--- Work required ---
Output the lines below word for word, omitting the pictures.

━━━ Task input ━━━

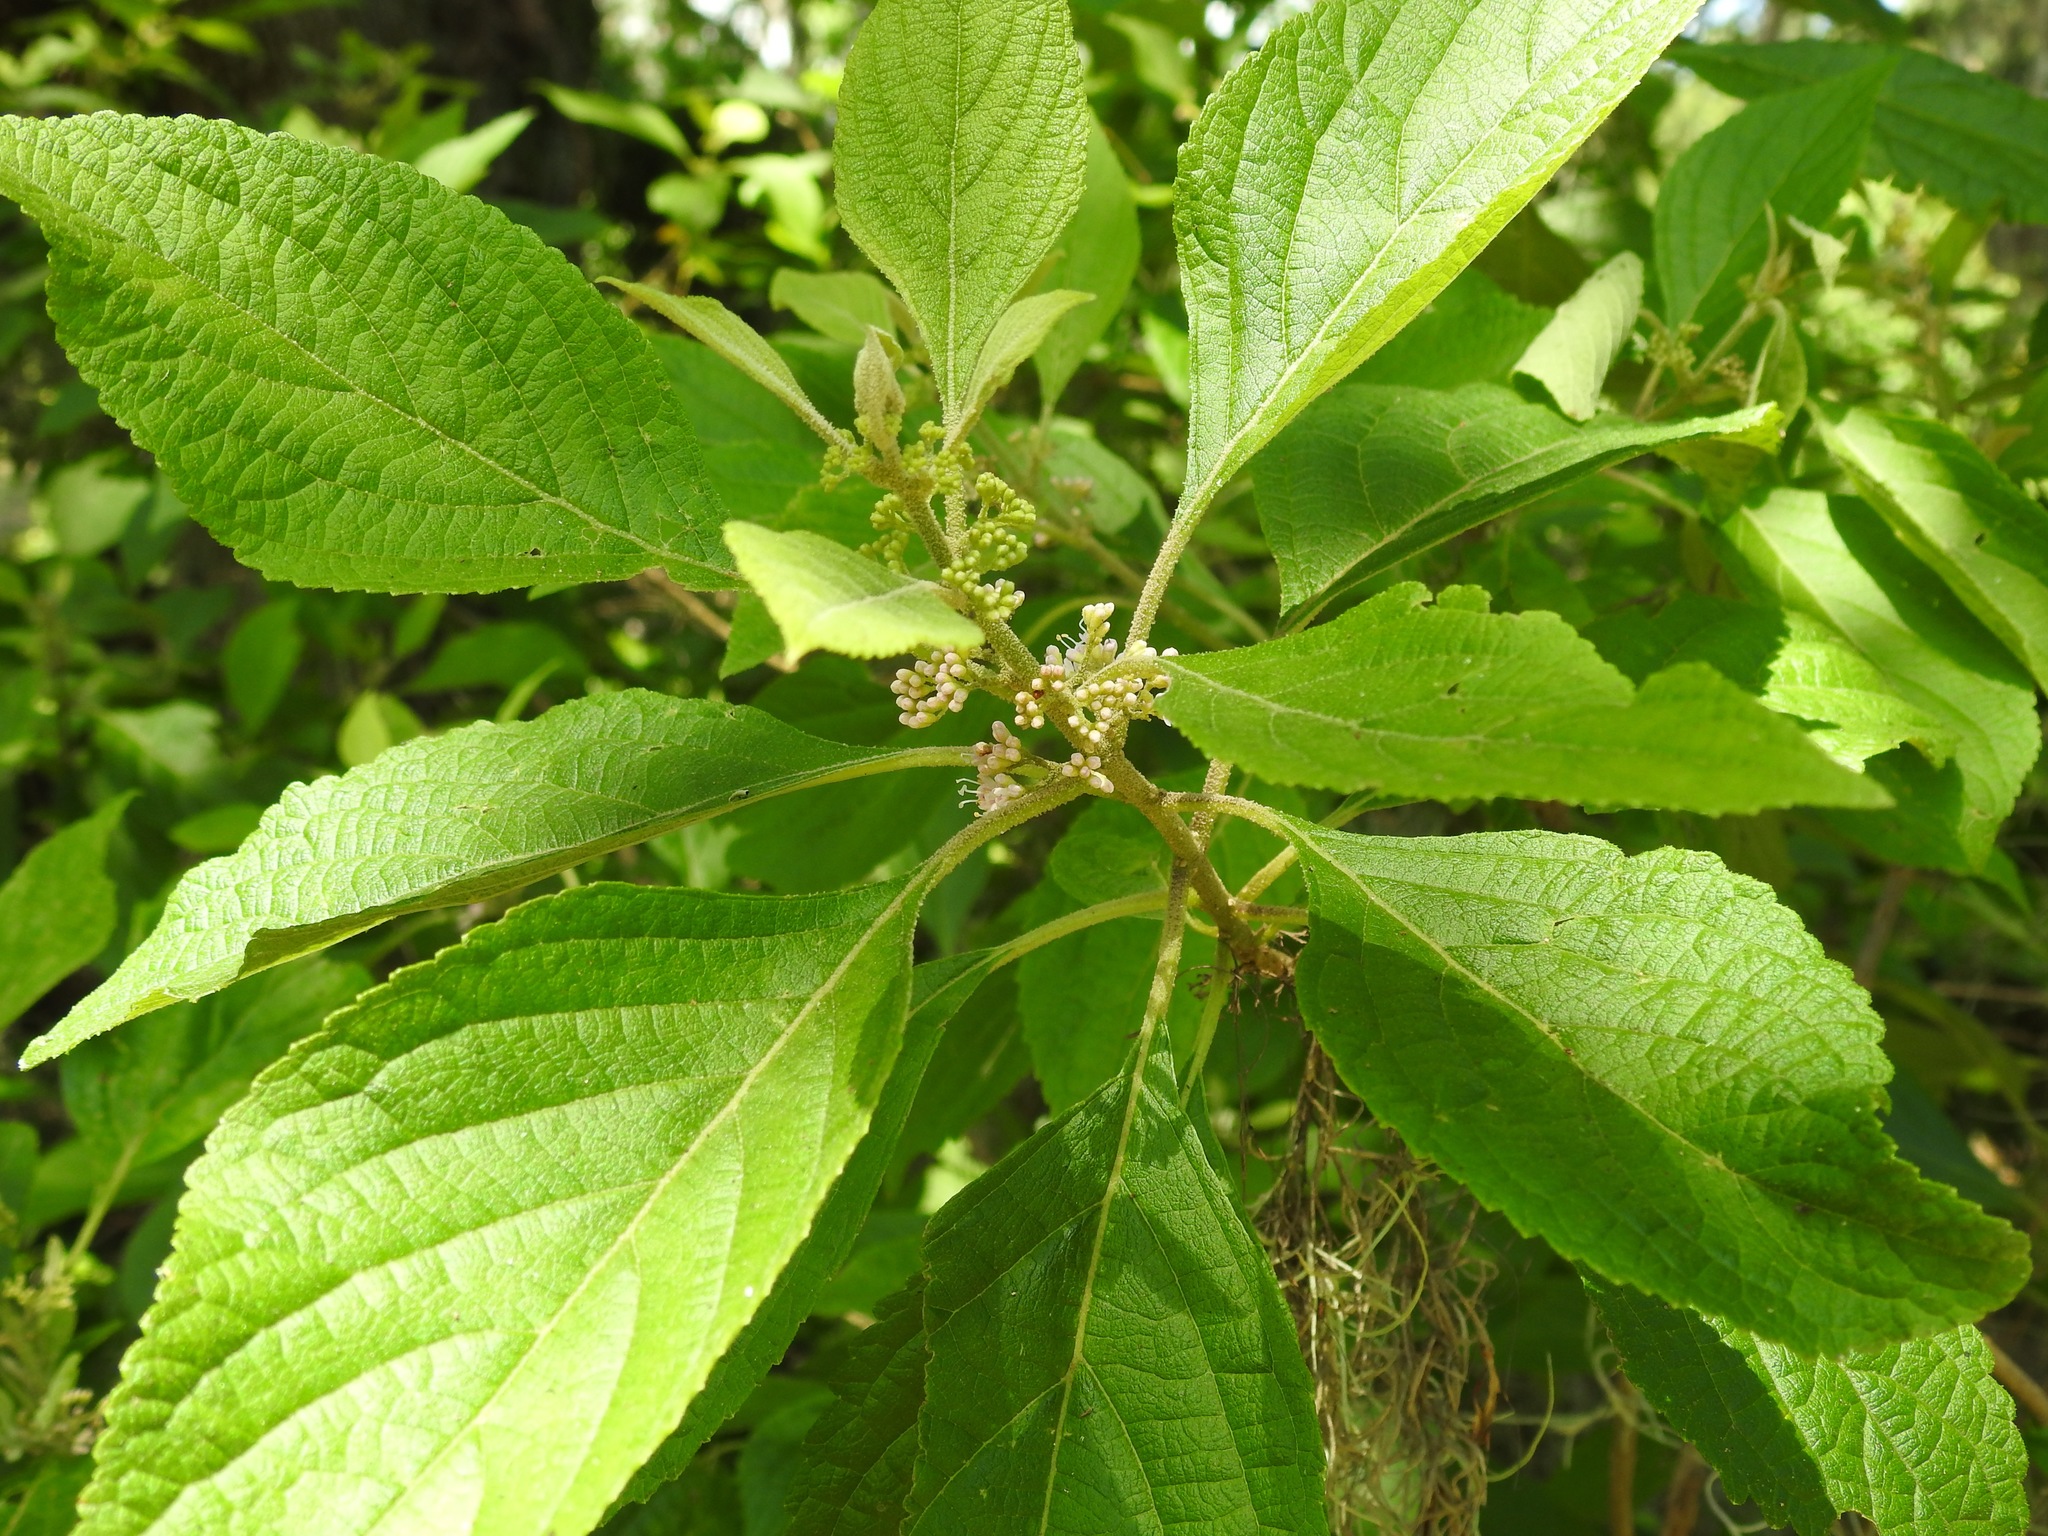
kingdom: Plantae
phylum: Tracheophyta
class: Magnoliopsida
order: Lamiales
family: Lamiaceae
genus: Callicarpa
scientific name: Callicarpa americana
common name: American beautyberry
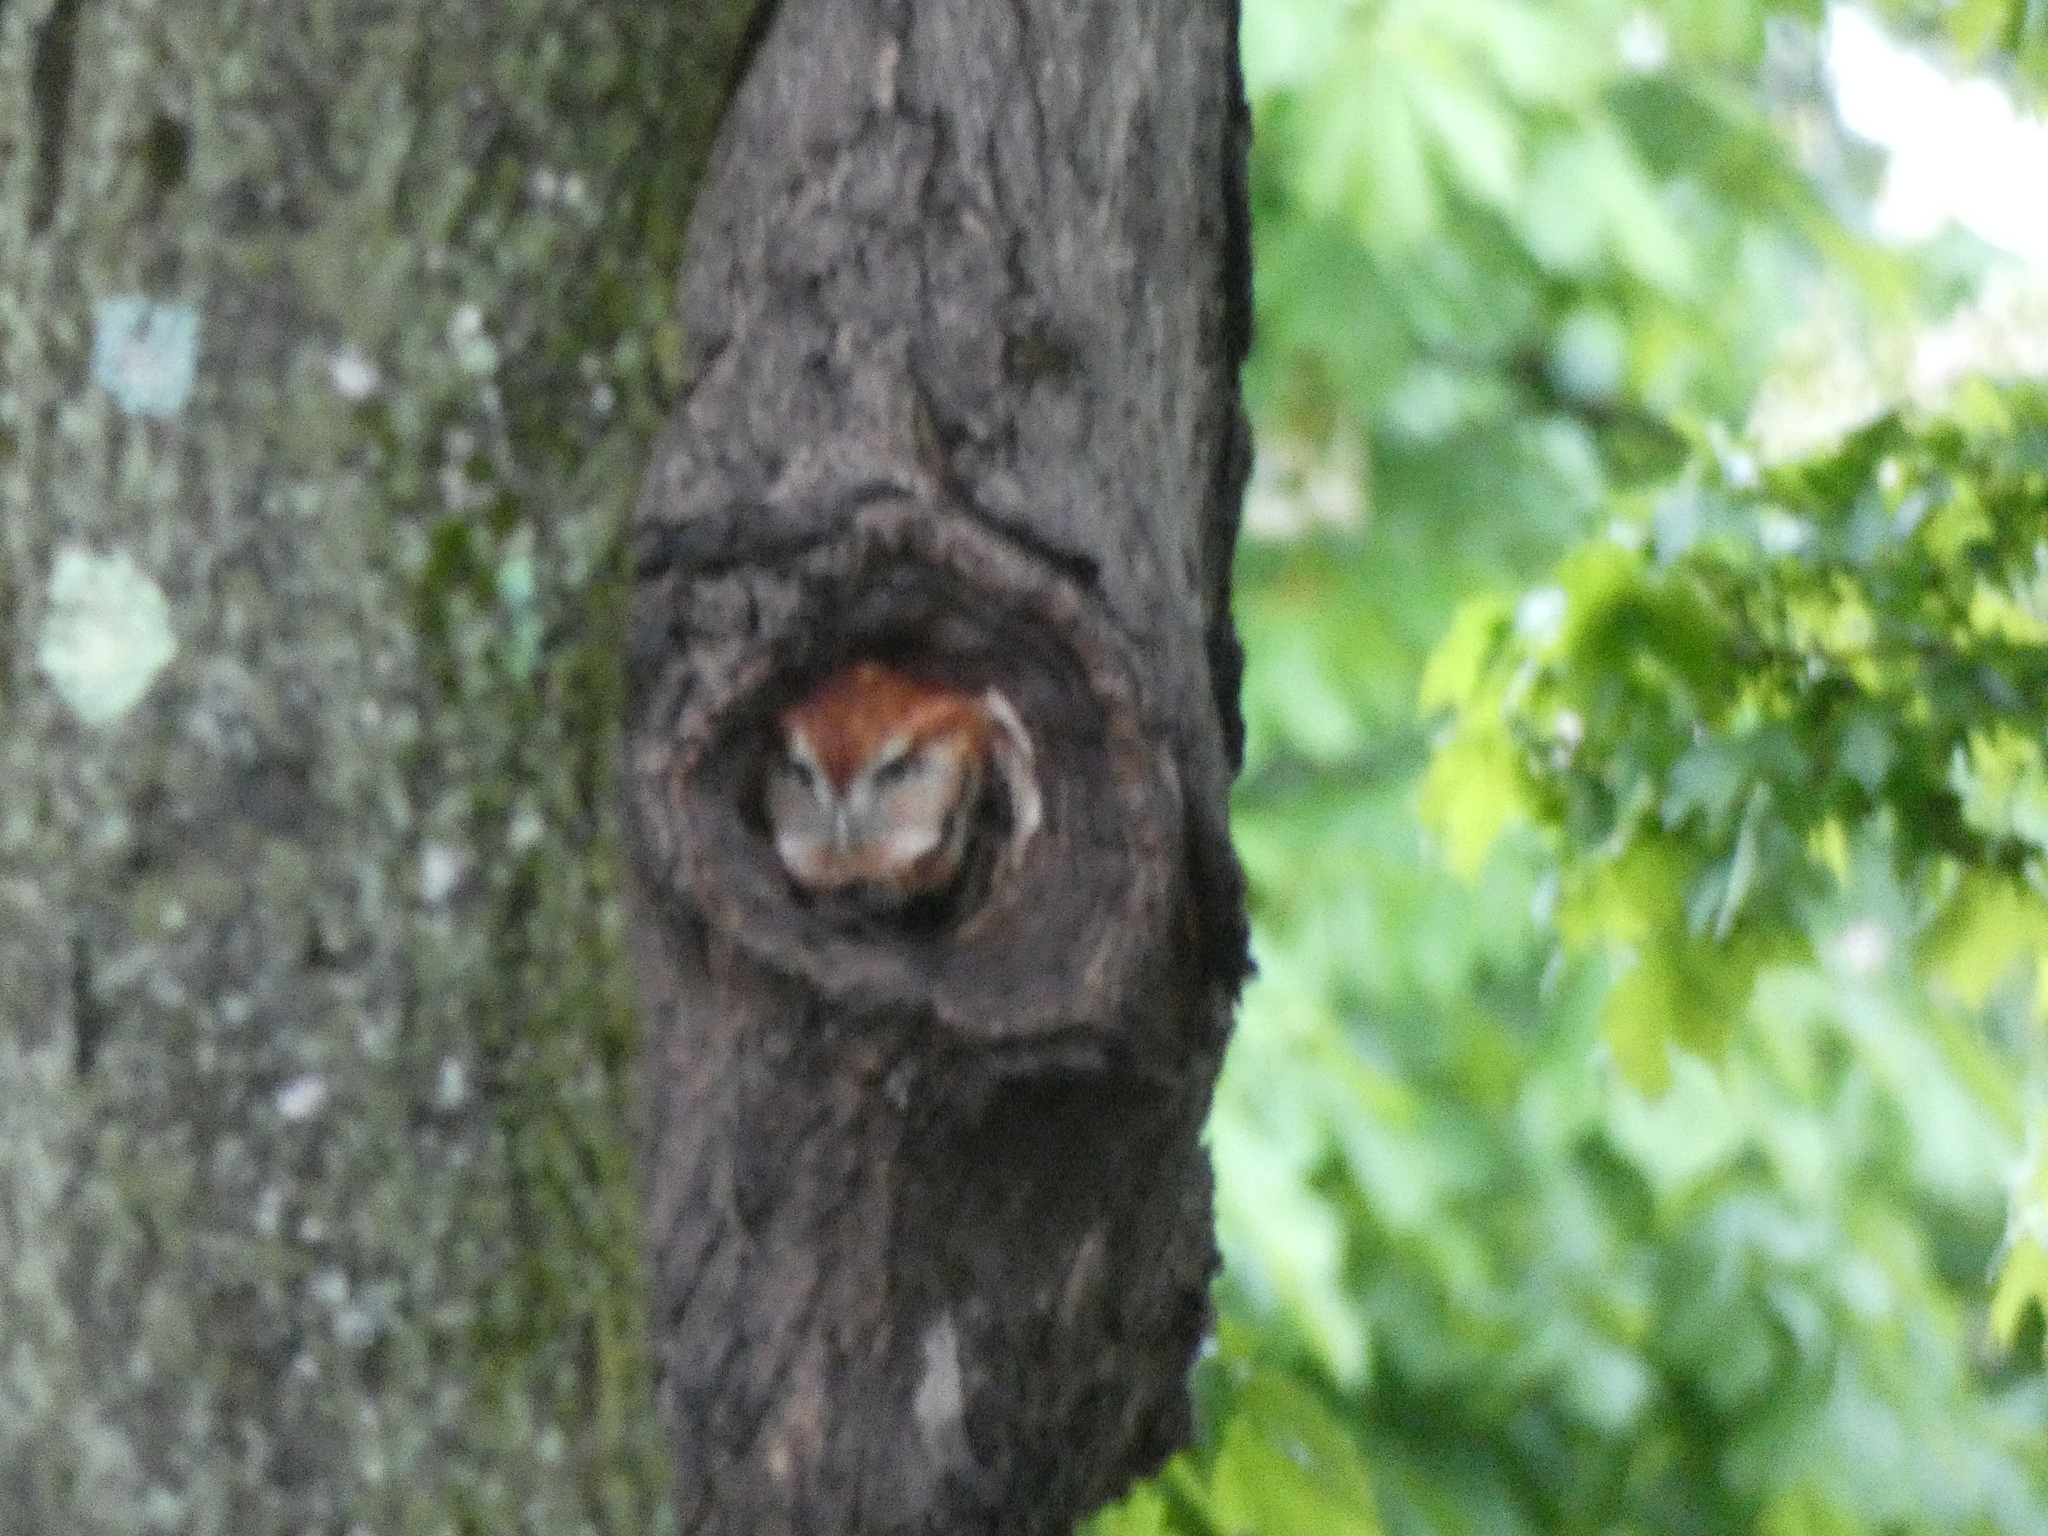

━━━

--- Solved problem ---
kingdom: Plantae
phylum: Tracheophyta
class: Magnoliopsida
order: Lamiales
family: Lamiaceae
genus: Callicarpa
scientific name: Callicarpa americana
common name: American beautyberry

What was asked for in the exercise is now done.